The lines needed are those below that contain the word "fines"; copy each one.

Page images and extracted text
== Segment start ==

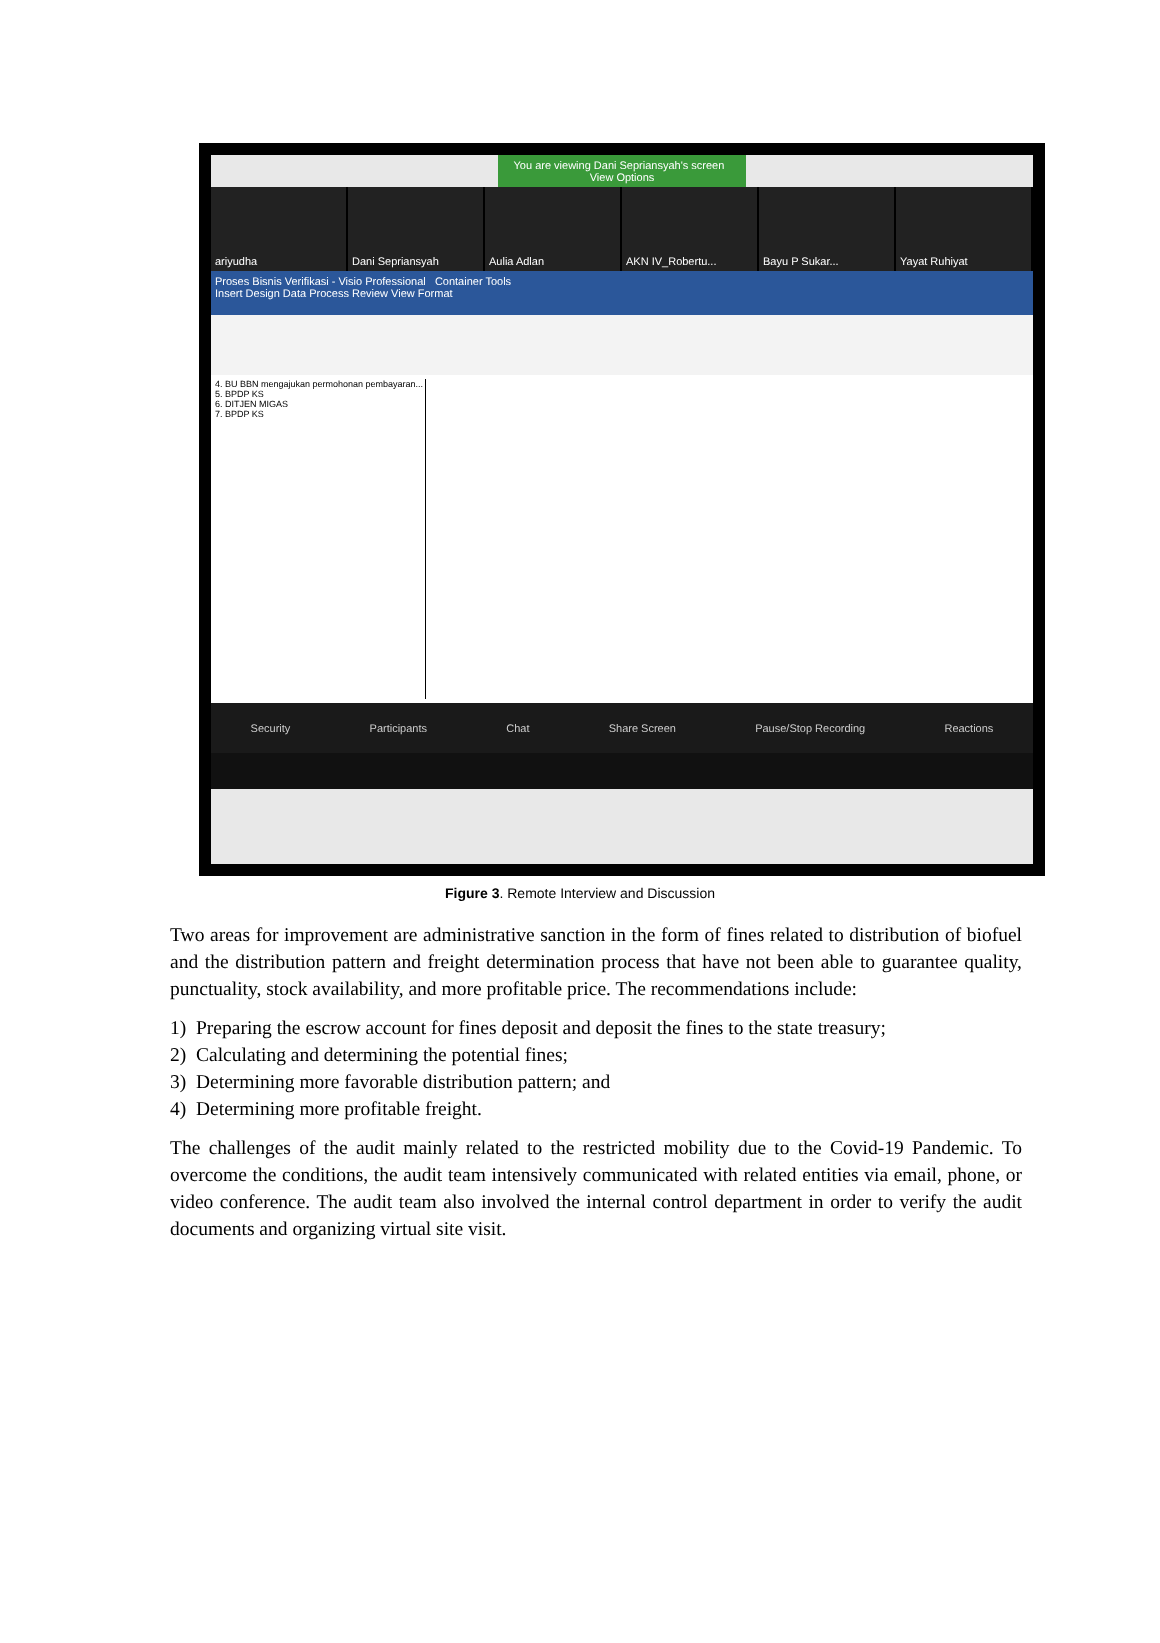You are viewing Dani Sepriansyah's screen View Options
ariyudha Dani Sepriansyah Aulia Adlan AKN IV_Robertu... Bayu P Sukar... Yayat Ruhiyat
Proses Bisnis Verifikasi - Visio Professional Container Tools
Insert Design Data Process Review View Format
4. BU BBN mengajukan permohonan pembayaran...
5. BPDP KS
6. DITJEN MIGAS
7. BPDP KS
Security Participants Chat Share Screen Pause/Stop Recording Reactions
Figure 3. Remote Interview and Discussion
Two areas for improvement are administrative sanction in the form of fines related to distribution of biofuel and the distribution pattern and freight determination process that have not been able to guarantee quality, punctuality, stock availability, and more profitable price. The recommendations include:
1) Preparing the escrow account for fines deposit and deposit the fines to the state treasury;
2) Calculating and determining the potential fines;
3) Determining more favorable distribution pattern; and
4) Determining more profitable freight.
The challenges of the audit mainly related to the restricted mobility due to the Covid-19 Pandemic. To overcome the conditions, the audit team intensively communicated with related entities via email, phone, or video conference. The audit team also involved the internal control department in order to verify the audit documents and organizing virtual site visit.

== Segment end ==

▶ SOLUTION
Two areas for improvement are administrative sanction in the form of fines related to distribution of biofuel and the distribution pattern and freight determination process that have not been able to guarantee quality, punctuality, stock availability, and more profitable price. The recommendations include:
1) Preparing the escrow account for fines deposit and deposit the fines to the state treasury;
2) Calculating and determining the potential fines;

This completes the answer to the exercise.